Passage:
Ansible has tunable options to abort the execution of a playbook upon
encountering a failure.

The max_fail_percentage parameter allows users to define what percentage of
nodes can fail before the playbook stops executing. This setting is pre-defined
in the playbook file playbooks/update_cloud.yml. The default value is zero,
which causes the playbook to abort execution if any node fails. You can read
about this option at:
http://docs.ansible.com/playbooks_delegation.html#maximum-failure-percentage

Additionally, it should be noted that the any_errors_fatal variable, when
set to a value of True, will result in ansible aborting upon encountering
any failures.  This variable can be set by adding '-e any_errors_fatal=True'
to the command line.

Additional Options
------------------

The plugins/inventory/group_vars/all file has the following options in order
to tune behavior of the playbook execution.  These options can be enabled by
defining the variable name that they represent on the ansible comamnd line, or
by uncommenting the appropriate line in the plugins/inventory/group-vars/all
file.

 * force_rebuild - This option overrides the logic that prevents an instance
   from being rebuilt if the pre-existing image id maches the id being deployed.
   This may be useful for the purposes of testing.
   Example command line addition: -e force_rebuild=True
 * wait_for_hostkey - This option causes the playbook to wait for the
   SSH host keys to be restored.  This option should only be used if
   the restore-ssh-host-keys element is built into the new image.
 * single_controller - This option is for when a single controller node is
   receiving an upgrade.  It alters the logic so that mysql checks operate
   as if the mysql database cluster is being maintained online by other
   controller nodes during the upgrade. *IF* you are looking at this option
   due to an error indicating "Node appears to be the last node in a cluster"
   then consult Troubleshooting.rst.
 * ssh_timeout - This value, defaulted to 900 [seconds], is the maximum
   amount of time that the post-rebuild ssh connection test will wait for
   before proceeding.
 * pre_hook_command - This, when set to a command, such as /bin/date,
   will execute that command on the host where the playbook is run
   before starting any jobs.
 * post_hook_command - Similar to the pre_hook_command variable, when
   defined, will execute upon the completion of the upgrade job.
 * online_upgrade - This setting tells the script to attempt an online upgrade
   of the node.  At present this is only known to work on compute nodes.

Online Upgrade
--------------

When an upgrade *does not* require a kernel update, the Online Upgrade feature
can be utilized to upgrade compute nodes while leaving their virtual machines
in a running state.  The result is a short one to two minute loss of network
connectivity for the virtual machines as os-refresh-config stops and
restarts key services which causes the loss in network connectivity.

[Items listed in a dataset]
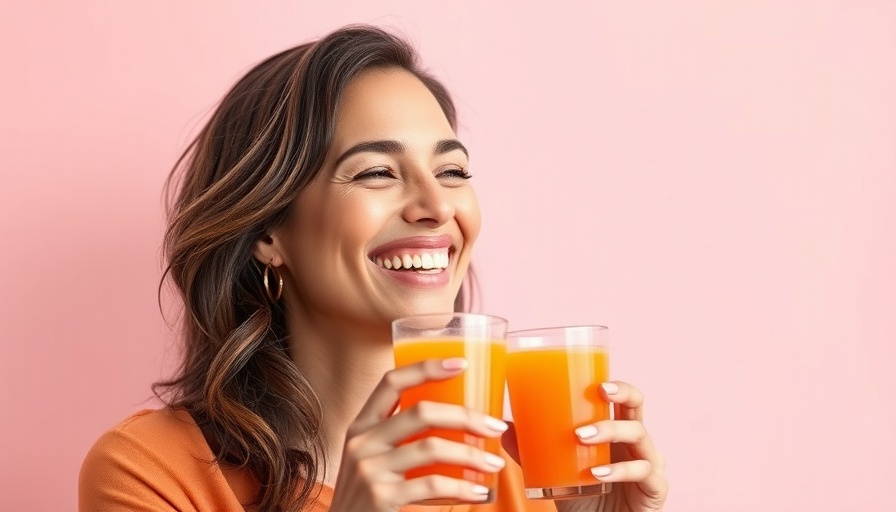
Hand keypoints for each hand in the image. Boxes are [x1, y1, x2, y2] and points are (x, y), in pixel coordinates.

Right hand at [328, 358, 508, 511]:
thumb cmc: (371, 495)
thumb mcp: (374, 458)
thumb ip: (401, 439)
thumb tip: (463, 424)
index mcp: (361, 425)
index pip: (391, 382)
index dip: (426, 367)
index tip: (462, 363)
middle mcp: (361, 442)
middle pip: (422, 412)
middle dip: (466, 416)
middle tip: (496, 425)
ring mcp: (369, 469)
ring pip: (432, 448)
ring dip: (472, 454)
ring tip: (495, 463)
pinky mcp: (381, 497)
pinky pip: (432, 484)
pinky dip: (463, 488)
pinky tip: (480, 492)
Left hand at [502, 381, 667, 511]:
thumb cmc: (583, 496)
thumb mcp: (555, 471)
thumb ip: (532, 450)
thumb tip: (505, 426)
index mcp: (617, 430)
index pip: (622, 398)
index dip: (615, 385)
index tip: (595, 381)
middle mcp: (637, 442)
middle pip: (638, 406)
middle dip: (622, 393)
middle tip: (599, 393)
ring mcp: (650, 463)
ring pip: (638, 434)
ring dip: (608, 430)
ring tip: (580, 437)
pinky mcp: (655, 489)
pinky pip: (642, 472)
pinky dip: (619, 470)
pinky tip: (597, 473)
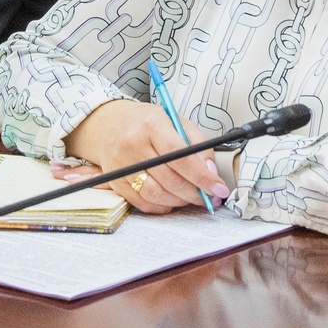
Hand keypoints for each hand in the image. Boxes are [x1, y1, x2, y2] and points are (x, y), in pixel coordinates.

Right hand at [62, 98, 226, 214]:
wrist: (108, 124)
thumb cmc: (147, 122)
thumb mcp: (175, 120)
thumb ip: (197, 144)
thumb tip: (210, 171)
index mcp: (152, 124)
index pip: (180, 155)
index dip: (202, 176)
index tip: (218, 188)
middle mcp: (133, 144)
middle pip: (169, 179)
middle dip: (195, 193)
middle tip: (209, 196)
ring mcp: (121, 165)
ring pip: (155, 194)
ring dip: (179, 201)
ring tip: (191, 197)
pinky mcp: (115, 181)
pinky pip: (142, 203)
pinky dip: (162, 206)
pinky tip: (172, 199)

Tasks:
A: What is the default value of max_fail_percentage in the Ansible passage?
B: Name every option listed under "Additional Options" in the Ansible passage.
The rows have no connection to the Ansible passage.

Expected outputs:
A: Zero, which makes the playbook abort execution if any node fails.

B: force_rebuild, wait_for_hostkey, single_controller, ssh_timeout, pre_hook_command, post_hook_command, online_upgrade